Абразивы — вещества, обладающие высокой твердостью и способностью давать при дроблении зерна с острыми краями. Абразивы применяются для резания, распиловки, сверления, точения, полировки и других видов обработки металлов, камней, стекла и пр. Важнейшие природные абразивы: алмаз, корунд, наждак, гранат, кремень, кварц, песчаник, пемза и др.; искусственные: синтетический корунд, карборунд (сплав кремния с углеродом), сталинит, воломит (сплавы вольфрама с углеродом).

Авантюрин — тонкозернистый кварц (см.), буровато-красноватый или желтоватый с мерцающим отливом, обычно от микроскопических включений золотистых блесток слюды, гётита или гематита.

Агальматолит — плотная скрыточешуйчатая разновидность пирофиллита (см.). Употребляется для художественных изделий и как заменитель талька.

Агат — полосатый халцедон (см.) из слоев разной окраски.
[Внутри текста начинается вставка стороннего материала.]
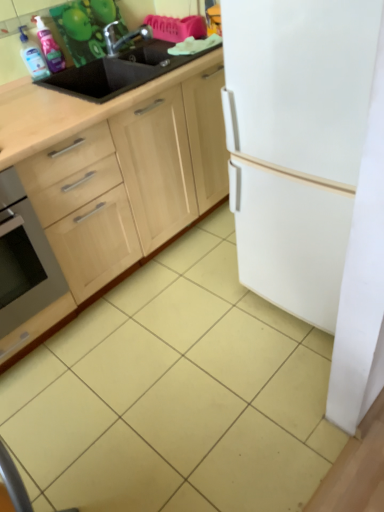
Question: From the image's perspective, is stainless steel oven at lower left on top of translucent plastic spray bottle at upper left, marked as the first cleaning product in a right-to-left arrangement?

Choices:
 (A) no
 (B) yes

Answer: (A)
Широко применяется для технических целей и в ювелирном деле.

Аграф — ювелирное изделие в виде застежки или пряжки.

Адуляр — прозрачный или просвечивающий полевой шпат (см.).
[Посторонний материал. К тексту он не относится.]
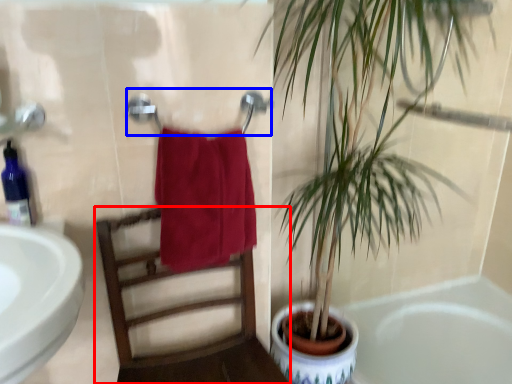
Question: Which of the following is the farthest to the observer, chair (highlighted by a red box) or towel bar (highlighted by a blue box)?

Choices:
 (A) chair
 (B) towel bar

Answer: (B)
Ажур (ювел.) — один из видов оправы для самоцветных камней, при которой камень остается открытым как снизу, так и сверху. Особенно часто применяется для бриллиантов.

Азурит — красивого темно-синего или ярко-синего цвета водная углекислая соль меди. Легко переходит в малахит (см.)

Аквамарин (от латинских слов «аква» — вода и «маре» — море) — прозрачная разновидность берилла (см.), окрашенная в голубовато-зеленые тона морской воды.

Актинолит — зеленый минерал волокнистого или игольчатого строения, в состав которого входят кальций, магний, железо и кремний.

Алебастр — тонкозернистая разновидность гипса (см.). Употребляется как поделочный камень. Алебастром называют также обожженный гипс, употребляющийся в строительстве.

Александрит — разновидность хризоберрила (см.). Редкий самоцвет с меняющимся цветом, при дневном свете он зеленый, при искусственном освещении красно-фиолетовый.

Алмаз — чистый углерод, встречающийся в прозрачных кристаллах от мелких зерен, видимых лишь в микроскоп, до кристаллов весом в 3000 каратов (600 г). Чаще бесцветный или с оттенком (надцветом) — голубым (наиболее ценным), зеленоватым, желтоватым.

Алмазы бывают желтые, розовые, голубые, зеленые.

Кроме прозрачного яснокристаллического алмаза известны зернистые непрозрачные сростки — так называемый борт, шаровидные радиально-лучистые сростки — баллас и ноздреватые непрозрачные камни неправильной формы — карбонадо.

Альмандин — железо-глиноземистый гранат (см.) вишнево-красного цвета.

Амазонит, или амазонский камень, — полевой шпат (см.), окрашенный в голубовато-зеленый цвет.

Аметист — прозрачная фиолетовая разновидность кварца (см.), недорогой самоцвет.

Ангидрит — безводный сульфат кальция, мрамороподобный, часто полупрозрачный. Некоторые белые, слабо-розоватые или голубоватые разновидности употребляются для мелких поделок и украшений.

Андезит — излившаяся магматическая горная порода (см.), обычно серого цвета. Пользуется широким распространением и применяется как строительный и огнеупорный материал.

Антрацит — разновидность каменного угля, характеризующаяся наиболее значительным содержанием углерода — 90–96 %.

Арагонит — минерал, по химическому составу сходный с кальцитом (см.), но отличающийся от него кристаллическим строением и некоторыми физическими свойствами. Цвет белый, желтый, бурый, зеленый, фиолетово-черный. Для арагонита характерны плотные шаровидные образования, а также натечные формы — сталактиты и сталагмиты.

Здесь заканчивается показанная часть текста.